───── Dataset entries
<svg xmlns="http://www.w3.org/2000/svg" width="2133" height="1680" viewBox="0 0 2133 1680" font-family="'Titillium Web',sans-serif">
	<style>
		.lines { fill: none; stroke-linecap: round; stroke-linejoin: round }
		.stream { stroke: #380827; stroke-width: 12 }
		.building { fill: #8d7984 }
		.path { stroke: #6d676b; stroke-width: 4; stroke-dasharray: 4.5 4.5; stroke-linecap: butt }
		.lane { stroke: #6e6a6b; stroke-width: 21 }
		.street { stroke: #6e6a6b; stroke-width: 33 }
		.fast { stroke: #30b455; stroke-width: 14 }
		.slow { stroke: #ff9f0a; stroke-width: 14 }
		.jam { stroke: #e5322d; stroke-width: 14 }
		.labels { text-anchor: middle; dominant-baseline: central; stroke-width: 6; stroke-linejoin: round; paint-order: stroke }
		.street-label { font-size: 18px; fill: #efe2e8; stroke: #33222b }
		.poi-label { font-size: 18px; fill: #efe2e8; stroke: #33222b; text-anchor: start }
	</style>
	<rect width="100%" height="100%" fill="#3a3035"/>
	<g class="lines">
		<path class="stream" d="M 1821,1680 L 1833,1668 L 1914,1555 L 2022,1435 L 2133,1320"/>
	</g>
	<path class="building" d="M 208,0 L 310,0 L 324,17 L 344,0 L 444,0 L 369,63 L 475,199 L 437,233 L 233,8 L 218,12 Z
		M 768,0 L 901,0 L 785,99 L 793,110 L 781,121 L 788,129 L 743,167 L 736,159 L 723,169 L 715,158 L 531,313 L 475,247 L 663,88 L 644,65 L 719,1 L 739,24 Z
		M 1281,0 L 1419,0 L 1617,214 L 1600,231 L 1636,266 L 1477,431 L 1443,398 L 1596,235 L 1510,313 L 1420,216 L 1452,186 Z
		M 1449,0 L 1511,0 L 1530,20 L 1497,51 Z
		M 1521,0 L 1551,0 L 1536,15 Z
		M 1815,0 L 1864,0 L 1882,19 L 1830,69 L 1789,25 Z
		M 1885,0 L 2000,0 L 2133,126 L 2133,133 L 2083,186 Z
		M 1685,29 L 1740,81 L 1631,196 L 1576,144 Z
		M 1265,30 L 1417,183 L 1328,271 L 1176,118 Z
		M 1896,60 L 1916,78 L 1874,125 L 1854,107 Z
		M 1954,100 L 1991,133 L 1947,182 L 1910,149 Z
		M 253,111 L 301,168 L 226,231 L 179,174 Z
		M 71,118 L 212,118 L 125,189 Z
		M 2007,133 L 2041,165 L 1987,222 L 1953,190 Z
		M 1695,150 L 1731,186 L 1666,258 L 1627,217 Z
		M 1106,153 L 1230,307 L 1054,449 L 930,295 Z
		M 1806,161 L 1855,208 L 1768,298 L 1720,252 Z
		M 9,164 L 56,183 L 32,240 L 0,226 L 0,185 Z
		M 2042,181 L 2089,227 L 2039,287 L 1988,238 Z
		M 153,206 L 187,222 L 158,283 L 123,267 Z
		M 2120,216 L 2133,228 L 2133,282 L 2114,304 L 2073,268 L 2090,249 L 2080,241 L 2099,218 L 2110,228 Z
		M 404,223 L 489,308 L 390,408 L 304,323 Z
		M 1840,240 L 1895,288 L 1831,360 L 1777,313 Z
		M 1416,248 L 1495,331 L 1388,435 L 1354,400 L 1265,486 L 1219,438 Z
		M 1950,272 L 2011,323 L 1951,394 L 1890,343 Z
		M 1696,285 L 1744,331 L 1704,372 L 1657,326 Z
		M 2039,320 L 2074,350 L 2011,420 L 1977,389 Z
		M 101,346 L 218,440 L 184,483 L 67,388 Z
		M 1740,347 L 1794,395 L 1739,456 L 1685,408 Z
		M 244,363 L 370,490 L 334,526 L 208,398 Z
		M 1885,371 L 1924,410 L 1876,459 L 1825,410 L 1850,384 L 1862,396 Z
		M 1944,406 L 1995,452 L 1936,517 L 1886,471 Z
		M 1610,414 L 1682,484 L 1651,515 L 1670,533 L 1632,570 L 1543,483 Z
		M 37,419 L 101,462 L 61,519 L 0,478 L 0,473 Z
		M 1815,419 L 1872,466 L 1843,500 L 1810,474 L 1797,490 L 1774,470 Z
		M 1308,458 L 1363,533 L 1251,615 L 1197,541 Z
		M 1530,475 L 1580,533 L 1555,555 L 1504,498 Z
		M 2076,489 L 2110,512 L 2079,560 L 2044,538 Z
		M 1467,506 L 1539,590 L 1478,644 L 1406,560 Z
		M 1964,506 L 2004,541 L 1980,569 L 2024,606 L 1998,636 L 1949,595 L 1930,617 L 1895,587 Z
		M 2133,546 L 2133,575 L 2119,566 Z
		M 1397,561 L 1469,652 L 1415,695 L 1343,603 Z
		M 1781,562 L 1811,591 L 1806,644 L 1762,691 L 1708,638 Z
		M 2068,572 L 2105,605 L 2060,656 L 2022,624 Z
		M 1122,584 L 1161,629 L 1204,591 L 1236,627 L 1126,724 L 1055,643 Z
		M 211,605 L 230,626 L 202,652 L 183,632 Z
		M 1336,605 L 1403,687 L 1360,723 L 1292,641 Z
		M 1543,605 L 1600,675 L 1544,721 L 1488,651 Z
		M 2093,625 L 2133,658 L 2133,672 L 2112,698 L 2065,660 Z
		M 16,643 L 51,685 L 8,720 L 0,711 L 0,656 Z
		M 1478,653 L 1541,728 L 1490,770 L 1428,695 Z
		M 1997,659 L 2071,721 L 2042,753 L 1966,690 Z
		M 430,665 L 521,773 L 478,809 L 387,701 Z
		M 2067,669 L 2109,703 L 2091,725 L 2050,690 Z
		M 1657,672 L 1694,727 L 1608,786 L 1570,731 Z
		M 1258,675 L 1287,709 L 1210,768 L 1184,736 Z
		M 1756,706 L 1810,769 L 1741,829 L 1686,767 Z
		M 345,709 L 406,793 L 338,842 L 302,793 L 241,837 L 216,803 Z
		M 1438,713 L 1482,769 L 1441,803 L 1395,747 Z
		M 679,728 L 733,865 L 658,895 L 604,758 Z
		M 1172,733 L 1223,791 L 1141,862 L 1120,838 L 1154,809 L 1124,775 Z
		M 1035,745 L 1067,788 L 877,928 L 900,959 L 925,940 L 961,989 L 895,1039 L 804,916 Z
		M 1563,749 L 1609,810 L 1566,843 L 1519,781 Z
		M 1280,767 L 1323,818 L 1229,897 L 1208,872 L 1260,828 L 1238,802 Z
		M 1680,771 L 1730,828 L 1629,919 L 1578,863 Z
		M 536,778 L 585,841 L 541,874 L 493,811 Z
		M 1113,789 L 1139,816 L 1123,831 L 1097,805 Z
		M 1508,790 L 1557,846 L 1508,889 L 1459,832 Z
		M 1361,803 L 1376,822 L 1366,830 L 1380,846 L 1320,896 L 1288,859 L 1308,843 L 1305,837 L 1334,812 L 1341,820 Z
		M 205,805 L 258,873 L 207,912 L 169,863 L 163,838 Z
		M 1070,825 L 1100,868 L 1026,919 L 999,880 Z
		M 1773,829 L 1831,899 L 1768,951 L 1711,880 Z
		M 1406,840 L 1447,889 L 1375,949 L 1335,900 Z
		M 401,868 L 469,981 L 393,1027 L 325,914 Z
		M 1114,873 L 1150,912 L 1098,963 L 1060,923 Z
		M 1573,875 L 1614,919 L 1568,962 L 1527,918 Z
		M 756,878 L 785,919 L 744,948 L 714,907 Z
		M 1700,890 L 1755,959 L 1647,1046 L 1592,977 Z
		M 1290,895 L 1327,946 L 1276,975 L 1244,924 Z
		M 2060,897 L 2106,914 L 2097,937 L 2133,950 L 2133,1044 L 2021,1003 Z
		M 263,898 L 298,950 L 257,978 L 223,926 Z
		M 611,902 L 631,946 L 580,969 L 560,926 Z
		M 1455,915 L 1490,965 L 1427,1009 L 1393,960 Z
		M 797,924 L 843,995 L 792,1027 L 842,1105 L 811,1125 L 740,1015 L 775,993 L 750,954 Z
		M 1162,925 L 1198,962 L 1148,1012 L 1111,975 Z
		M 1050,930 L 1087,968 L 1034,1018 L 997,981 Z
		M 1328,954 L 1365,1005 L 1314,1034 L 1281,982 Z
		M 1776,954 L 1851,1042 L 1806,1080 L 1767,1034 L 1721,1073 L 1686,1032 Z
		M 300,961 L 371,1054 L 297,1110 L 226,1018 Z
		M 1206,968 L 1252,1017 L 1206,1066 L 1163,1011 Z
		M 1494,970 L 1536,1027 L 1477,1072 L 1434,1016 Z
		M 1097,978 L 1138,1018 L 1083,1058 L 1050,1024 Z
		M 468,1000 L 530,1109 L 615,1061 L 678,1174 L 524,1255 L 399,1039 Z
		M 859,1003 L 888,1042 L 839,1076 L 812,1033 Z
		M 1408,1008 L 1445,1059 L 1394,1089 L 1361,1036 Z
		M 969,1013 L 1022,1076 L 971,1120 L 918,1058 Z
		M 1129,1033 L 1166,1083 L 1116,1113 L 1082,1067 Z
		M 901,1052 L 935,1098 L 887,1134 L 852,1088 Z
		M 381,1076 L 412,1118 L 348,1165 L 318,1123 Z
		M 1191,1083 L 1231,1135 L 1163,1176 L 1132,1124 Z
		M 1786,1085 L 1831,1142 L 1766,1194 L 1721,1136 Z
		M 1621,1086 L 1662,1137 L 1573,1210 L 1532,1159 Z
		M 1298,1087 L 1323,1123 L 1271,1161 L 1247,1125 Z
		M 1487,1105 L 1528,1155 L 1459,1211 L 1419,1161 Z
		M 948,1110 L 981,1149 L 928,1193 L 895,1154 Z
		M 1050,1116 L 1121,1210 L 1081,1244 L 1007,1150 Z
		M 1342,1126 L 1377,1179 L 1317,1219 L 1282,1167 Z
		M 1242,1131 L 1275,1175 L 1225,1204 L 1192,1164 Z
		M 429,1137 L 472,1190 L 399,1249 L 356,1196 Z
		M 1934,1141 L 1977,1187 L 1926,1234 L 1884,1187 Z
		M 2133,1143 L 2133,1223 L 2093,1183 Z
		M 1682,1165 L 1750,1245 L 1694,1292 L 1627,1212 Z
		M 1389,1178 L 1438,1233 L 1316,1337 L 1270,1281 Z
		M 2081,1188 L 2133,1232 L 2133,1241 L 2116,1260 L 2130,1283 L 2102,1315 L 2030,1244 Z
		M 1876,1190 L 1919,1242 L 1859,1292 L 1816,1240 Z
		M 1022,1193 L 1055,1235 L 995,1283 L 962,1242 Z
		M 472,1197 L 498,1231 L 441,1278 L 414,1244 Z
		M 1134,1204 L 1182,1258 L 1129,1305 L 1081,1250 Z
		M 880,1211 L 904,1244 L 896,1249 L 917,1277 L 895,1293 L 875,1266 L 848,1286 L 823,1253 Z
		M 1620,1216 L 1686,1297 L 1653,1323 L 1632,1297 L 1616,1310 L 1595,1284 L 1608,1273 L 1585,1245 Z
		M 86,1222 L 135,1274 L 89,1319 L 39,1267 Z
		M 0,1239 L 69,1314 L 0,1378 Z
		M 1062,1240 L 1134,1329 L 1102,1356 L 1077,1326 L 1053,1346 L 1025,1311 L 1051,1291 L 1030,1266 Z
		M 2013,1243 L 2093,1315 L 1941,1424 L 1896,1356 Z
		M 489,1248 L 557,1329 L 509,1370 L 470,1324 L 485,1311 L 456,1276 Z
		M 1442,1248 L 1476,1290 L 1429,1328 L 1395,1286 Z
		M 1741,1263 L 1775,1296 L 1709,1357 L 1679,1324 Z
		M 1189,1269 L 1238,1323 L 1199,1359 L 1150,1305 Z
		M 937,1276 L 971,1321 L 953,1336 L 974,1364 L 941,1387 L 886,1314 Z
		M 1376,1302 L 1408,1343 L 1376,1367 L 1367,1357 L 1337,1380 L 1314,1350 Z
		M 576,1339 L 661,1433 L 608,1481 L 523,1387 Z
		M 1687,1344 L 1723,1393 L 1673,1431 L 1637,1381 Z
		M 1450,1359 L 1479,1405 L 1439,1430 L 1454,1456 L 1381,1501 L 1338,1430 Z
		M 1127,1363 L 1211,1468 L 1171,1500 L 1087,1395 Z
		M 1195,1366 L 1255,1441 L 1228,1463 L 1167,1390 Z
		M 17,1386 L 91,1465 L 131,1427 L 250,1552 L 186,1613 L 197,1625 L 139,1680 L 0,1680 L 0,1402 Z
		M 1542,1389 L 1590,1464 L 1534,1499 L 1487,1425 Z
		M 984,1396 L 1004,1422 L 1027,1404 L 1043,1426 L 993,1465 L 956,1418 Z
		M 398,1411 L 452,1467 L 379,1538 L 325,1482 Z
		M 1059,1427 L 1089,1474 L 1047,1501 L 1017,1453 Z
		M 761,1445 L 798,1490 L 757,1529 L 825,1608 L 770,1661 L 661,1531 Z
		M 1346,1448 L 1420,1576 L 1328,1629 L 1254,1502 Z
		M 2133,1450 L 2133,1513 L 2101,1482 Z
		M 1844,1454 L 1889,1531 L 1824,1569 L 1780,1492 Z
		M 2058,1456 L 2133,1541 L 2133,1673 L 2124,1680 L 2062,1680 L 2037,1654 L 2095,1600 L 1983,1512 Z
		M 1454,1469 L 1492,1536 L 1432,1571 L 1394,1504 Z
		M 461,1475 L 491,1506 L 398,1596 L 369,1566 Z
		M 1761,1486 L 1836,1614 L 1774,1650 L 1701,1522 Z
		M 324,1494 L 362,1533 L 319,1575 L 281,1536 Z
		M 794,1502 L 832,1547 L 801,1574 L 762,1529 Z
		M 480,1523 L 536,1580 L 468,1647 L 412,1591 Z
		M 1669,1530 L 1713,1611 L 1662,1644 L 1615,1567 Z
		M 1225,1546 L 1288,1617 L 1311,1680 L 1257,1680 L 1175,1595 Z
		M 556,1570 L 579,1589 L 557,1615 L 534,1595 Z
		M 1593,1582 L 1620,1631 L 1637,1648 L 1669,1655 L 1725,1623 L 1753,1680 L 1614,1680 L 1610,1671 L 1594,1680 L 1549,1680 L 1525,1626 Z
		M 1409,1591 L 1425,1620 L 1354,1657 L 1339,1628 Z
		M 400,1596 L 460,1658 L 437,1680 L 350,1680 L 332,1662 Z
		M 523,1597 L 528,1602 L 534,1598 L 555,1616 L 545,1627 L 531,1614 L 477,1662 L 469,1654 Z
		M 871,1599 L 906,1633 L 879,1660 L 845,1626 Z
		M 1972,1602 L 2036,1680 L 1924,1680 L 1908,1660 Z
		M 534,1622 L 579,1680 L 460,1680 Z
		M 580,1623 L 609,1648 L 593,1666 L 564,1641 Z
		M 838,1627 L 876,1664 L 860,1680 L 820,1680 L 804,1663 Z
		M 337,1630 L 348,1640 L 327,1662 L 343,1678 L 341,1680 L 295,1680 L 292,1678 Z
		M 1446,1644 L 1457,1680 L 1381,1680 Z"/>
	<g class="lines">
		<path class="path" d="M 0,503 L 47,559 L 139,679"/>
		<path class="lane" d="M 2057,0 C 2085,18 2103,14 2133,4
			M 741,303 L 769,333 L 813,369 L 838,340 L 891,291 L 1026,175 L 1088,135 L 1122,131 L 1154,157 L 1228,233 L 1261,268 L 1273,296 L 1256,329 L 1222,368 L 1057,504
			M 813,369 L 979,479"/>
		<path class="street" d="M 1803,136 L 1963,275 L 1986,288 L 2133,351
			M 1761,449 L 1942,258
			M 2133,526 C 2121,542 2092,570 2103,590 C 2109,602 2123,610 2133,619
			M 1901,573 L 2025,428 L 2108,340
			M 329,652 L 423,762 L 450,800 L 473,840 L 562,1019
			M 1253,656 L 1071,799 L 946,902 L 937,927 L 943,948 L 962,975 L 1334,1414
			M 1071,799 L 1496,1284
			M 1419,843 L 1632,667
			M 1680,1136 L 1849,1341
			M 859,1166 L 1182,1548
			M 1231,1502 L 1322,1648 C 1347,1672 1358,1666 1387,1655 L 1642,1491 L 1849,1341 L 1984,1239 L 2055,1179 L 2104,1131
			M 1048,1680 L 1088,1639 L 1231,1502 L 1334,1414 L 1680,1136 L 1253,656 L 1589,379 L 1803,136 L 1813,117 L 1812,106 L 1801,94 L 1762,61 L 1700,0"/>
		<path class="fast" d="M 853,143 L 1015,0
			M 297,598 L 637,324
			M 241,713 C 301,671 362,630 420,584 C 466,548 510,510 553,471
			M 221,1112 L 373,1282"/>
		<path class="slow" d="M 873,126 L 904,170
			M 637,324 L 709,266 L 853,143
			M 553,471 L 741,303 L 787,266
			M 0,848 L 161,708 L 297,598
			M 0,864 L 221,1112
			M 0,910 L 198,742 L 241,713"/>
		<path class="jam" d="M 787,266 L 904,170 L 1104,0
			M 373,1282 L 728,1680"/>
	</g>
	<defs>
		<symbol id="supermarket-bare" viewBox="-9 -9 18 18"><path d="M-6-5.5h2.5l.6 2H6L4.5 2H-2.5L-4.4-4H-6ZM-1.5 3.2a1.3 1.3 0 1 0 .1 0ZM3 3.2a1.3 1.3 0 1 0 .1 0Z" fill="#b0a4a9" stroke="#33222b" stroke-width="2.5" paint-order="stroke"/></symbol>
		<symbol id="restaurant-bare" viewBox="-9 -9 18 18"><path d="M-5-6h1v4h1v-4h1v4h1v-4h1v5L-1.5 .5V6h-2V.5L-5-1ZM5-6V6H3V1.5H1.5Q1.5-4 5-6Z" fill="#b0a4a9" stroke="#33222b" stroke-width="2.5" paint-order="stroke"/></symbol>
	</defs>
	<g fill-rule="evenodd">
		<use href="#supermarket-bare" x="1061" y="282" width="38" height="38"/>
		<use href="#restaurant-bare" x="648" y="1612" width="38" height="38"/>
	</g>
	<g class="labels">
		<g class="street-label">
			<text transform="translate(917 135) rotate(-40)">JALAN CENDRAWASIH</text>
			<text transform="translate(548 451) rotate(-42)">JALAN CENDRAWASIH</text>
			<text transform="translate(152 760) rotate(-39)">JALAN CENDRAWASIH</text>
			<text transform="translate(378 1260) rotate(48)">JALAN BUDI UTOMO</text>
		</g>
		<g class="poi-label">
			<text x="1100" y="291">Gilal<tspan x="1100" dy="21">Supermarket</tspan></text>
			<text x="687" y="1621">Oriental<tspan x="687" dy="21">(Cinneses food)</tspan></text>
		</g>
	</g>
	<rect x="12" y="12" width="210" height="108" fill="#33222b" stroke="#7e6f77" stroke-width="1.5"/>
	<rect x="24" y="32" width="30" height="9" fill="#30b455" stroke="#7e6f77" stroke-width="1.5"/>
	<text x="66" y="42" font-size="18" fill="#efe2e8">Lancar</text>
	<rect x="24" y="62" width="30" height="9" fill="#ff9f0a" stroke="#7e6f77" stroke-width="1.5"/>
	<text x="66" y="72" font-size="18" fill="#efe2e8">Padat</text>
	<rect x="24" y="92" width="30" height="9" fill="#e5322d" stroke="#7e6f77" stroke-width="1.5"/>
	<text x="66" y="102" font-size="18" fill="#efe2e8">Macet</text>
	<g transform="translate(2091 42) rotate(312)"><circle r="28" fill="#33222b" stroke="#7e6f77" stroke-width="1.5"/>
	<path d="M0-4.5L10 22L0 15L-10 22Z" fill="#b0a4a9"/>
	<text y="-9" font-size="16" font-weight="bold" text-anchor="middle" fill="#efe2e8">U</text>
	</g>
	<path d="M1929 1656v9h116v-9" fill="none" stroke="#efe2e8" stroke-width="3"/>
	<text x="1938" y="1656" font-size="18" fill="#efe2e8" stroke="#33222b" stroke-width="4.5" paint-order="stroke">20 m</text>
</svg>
──────────
*What you should do*
After identifying the lines above that contain "linecap", copy each one.

*Your response*
		.lines { fill: none; stroke-linecap: round; stroke-linejoin: round }
		.path { stroke: #6d676b; stroke-width: 4; stroke-dasharray: 4.5 4.5; stroke-linecap: butt }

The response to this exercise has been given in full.